**What is needed:** Extract every line of the records below that contains the string "visualSharp", matching case exactly.
Start of Stored rows
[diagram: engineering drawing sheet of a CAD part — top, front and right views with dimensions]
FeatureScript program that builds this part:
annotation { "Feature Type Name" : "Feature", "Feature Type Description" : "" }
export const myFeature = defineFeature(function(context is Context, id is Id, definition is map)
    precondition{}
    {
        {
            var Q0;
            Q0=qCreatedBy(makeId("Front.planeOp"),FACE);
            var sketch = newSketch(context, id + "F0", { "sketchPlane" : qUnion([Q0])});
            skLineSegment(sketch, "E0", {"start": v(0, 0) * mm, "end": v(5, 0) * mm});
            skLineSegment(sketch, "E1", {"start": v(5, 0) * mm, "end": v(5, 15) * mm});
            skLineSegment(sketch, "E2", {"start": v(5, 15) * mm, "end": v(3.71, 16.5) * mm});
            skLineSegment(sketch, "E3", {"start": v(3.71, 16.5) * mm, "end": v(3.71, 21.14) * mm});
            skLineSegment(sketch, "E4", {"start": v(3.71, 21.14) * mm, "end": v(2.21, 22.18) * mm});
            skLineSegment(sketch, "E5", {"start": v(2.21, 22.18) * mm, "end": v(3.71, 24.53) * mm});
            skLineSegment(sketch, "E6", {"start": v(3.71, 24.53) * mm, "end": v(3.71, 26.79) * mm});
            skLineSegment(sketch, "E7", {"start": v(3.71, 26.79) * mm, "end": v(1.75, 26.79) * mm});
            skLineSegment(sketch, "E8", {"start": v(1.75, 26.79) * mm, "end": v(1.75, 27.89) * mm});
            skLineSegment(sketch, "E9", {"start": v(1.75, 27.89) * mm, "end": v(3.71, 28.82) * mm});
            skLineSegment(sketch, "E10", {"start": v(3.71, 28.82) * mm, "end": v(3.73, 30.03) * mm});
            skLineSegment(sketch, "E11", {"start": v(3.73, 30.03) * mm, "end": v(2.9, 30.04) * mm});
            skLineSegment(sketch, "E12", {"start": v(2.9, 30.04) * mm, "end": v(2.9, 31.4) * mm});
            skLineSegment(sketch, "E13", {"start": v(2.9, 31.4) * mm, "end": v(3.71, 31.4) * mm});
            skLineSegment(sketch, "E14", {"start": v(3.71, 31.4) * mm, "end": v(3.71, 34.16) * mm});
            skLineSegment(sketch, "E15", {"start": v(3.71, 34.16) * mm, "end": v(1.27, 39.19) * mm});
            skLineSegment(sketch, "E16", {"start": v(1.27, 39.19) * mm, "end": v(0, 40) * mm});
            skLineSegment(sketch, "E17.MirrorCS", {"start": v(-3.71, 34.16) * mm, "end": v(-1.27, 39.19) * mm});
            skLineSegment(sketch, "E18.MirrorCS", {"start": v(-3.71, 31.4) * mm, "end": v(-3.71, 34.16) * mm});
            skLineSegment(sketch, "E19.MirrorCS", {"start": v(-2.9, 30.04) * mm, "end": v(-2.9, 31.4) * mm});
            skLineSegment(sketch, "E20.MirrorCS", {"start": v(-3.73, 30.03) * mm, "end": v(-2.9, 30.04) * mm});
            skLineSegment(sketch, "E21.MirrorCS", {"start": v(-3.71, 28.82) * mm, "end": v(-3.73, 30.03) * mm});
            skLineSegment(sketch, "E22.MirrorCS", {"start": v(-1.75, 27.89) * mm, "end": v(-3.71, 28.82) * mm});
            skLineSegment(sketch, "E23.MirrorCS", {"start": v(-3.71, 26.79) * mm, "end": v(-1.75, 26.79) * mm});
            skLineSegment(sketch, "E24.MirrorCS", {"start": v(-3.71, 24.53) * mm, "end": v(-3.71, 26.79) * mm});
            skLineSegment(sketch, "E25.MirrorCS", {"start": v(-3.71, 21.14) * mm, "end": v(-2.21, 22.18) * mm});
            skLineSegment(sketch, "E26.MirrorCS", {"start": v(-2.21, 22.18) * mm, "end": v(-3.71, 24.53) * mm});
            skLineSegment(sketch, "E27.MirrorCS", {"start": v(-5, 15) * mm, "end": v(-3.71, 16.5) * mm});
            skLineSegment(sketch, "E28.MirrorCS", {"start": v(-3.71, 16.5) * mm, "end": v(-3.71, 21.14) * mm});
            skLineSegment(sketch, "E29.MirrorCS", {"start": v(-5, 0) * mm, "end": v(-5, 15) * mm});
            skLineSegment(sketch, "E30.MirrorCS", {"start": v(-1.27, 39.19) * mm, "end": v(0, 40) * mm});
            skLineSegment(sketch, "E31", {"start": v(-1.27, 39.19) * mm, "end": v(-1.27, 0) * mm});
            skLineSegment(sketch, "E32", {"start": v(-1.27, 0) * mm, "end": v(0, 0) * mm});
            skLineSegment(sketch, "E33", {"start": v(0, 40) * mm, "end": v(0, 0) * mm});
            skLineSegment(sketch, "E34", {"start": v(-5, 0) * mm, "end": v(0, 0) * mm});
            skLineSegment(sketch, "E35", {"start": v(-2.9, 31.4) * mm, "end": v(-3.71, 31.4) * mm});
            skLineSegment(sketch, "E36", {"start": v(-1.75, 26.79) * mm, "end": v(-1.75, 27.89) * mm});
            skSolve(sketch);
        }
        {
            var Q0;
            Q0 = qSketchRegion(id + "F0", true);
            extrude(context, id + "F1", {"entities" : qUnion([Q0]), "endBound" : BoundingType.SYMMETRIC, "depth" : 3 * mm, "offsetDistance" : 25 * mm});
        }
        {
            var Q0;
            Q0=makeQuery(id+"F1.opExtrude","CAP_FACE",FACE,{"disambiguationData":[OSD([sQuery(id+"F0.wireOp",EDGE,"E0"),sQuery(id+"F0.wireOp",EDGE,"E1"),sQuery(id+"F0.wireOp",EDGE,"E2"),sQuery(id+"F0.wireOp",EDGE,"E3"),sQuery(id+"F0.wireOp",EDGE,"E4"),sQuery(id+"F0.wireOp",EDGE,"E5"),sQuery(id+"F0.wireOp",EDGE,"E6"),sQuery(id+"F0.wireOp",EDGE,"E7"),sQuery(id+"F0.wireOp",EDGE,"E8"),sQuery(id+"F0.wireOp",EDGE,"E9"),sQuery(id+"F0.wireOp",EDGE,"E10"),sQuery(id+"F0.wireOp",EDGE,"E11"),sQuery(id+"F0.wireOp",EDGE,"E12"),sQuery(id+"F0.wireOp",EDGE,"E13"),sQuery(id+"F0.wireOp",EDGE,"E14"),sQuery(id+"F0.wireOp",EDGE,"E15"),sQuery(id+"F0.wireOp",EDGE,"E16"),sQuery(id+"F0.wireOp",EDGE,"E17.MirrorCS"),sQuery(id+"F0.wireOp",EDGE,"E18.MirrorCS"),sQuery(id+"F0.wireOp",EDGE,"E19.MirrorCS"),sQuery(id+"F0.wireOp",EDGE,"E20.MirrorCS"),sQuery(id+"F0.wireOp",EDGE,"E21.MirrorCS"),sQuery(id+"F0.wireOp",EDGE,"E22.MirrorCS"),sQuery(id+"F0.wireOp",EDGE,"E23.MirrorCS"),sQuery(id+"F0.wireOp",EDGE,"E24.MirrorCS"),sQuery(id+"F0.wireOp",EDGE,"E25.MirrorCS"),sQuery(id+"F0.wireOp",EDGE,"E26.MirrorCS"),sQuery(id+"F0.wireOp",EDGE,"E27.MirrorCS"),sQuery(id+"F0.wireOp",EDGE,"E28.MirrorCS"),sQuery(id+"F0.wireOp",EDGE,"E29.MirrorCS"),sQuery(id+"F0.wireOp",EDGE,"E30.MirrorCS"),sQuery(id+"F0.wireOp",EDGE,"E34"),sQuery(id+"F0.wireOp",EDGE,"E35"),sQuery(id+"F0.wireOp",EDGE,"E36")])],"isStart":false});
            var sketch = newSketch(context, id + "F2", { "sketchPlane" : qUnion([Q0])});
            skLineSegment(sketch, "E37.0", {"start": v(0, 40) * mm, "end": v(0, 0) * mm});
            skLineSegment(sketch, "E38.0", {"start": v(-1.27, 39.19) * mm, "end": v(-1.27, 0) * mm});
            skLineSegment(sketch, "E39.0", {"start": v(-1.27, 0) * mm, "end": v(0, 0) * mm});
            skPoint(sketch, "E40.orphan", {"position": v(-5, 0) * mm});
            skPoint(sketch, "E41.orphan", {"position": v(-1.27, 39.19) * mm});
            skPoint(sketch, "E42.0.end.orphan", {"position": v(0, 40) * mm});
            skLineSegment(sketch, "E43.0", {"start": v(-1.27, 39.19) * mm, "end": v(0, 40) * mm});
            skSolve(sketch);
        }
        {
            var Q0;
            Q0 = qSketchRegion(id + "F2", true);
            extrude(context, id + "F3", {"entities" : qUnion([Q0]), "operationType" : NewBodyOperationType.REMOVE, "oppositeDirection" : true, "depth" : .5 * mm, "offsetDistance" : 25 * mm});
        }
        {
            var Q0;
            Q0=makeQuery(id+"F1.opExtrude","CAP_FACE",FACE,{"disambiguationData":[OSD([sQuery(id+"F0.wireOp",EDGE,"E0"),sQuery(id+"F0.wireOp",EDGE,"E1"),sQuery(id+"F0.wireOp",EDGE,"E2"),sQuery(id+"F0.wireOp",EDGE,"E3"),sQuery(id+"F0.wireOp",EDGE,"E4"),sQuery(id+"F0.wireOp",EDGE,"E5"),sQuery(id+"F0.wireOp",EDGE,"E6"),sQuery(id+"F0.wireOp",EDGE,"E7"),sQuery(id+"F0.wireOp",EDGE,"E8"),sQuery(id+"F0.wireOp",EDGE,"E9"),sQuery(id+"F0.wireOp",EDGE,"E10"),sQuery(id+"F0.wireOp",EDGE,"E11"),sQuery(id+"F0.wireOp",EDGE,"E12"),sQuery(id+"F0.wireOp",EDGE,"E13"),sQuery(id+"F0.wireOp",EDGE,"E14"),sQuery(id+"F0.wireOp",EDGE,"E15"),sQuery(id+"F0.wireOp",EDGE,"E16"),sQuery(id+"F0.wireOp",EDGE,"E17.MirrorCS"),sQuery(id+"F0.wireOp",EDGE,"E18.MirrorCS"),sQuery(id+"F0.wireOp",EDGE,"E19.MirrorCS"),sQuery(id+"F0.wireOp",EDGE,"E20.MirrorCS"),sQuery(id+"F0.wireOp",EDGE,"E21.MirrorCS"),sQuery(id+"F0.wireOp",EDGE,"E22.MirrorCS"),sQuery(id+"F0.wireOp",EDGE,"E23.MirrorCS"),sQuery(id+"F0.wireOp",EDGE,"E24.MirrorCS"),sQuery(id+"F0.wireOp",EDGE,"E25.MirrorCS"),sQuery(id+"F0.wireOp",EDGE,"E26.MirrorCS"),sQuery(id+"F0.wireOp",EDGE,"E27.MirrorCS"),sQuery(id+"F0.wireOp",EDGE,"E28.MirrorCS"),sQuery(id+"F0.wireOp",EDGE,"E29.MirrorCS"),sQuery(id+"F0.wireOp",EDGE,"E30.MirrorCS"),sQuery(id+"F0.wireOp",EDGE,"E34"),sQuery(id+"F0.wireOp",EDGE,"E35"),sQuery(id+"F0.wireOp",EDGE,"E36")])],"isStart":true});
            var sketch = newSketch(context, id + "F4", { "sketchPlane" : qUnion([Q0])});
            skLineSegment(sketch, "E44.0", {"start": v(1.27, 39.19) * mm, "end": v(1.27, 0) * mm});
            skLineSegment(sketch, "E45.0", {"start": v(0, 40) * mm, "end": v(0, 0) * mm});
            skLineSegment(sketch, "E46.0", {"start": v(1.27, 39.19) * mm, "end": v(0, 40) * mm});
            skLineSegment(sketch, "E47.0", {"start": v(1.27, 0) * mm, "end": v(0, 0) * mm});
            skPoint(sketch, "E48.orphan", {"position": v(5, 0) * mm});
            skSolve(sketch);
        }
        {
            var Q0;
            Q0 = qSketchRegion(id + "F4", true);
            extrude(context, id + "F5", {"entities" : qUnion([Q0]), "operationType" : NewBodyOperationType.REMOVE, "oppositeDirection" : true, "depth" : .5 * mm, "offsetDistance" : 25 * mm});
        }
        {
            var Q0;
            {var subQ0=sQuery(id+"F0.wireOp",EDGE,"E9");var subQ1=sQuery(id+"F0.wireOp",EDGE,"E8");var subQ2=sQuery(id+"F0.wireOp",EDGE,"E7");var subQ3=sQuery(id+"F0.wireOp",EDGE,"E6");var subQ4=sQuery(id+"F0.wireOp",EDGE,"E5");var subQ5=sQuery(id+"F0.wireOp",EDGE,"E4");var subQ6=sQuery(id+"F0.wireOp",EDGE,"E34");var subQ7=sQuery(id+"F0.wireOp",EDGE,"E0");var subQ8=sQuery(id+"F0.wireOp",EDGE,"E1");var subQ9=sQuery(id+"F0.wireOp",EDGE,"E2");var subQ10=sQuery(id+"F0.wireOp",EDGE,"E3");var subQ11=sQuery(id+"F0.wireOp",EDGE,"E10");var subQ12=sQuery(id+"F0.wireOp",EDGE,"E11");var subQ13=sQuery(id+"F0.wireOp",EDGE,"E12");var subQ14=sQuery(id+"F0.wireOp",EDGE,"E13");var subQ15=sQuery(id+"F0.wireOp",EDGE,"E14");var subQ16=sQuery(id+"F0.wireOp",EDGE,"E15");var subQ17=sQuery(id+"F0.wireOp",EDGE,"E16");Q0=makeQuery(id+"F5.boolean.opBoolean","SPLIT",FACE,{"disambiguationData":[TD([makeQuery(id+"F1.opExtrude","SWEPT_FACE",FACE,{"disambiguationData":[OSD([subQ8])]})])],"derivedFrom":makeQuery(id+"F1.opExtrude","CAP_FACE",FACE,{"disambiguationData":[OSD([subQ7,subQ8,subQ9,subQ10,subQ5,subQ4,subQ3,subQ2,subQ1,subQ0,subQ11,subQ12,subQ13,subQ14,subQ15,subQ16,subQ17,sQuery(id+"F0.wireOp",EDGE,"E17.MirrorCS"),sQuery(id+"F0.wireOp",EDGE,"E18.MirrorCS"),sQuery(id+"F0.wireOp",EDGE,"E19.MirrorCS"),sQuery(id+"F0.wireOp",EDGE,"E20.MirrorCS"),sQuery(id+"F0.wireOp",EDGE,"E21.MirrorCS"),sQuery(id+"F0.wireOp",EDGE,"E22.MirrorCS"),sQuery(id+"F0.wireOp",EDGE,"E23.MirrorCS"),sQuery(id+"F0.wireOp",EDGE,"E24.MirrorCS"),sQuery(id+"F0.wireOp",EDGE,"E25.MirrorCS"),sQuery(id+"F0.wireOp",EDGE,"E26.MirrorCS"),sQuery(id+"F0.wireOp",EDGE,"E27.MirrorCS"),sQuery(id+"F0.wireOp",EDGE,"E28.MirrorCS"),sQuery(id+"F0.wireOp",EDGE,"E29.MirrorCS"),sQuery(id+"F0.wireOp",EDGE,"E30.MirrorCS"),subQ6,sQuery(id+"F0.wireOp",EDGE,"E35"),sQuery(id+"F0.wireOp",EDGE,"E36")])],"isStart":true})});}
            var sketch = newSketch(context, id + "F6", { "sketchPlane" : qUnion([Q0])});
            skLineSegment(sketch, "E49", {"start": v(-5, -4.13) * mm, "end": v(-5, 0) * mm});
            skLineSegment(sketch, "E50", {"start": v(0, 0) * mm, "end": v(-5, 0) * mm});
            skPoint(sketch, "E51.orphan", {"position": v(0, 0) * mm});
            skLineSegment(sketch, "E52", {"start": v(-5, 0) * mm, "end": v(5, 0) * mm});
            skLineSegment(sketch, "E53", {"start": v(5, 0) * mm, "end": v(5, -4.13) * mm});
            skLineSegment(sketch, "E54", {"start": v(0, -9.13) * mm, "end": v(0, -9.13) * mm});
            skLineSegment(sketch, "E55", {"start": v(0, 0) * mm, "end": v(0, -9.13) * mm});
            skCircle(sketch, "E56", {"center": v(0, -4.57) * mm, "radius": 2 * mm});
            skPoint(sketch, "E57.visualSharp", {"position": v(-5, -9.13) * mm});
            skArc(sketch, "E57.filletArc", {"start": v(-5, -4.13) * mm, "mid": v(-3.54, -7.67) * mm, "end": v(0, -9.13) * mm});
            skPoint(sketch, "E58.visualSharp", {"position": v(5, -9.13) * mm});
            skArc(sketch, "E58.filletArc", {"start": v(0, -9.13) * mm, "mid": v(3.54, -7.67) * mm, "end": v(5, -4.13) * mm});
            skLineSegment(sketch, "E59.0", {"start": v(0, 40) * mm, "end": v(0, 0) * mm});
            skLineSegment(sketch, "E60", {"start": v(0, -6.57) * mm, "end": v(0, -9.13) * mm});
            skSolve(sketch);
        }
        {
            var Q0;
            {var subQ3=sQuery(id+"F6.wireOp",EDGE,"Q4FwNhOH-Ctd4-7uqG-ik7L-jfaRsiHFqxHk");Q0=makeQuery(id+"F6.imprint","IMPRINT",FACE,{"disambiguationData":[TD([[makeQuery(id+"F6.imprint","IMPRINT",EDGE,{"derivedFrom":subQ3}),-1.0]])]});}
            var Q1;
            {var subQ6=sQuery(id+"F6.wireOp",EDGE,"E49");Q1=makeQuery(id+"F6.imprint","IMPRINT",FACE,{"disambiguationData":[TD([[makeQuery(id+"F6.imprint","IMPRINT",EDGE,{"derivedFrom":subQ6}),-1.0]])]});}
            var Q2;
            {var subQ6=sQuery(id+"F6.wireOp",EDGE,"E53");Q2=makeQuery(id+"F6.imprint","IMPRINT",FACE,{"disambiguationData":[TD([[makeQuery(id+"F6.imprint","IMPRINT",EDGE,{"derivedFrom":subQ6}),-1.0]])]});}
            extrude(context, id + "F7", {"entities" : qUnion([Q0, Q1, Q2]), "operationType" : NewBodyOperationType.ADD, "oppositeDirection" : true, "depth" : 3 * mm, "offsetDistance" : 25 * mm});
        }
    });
End of Stored rows
**Solution to the exercise:**
            skPoint(sketch, "E57.visualSharp", {"position": v(-5, -9.13) * mm});
            skPoint(sketch, "E58.visualSharp", {"position": v(5, -9.13) * mm});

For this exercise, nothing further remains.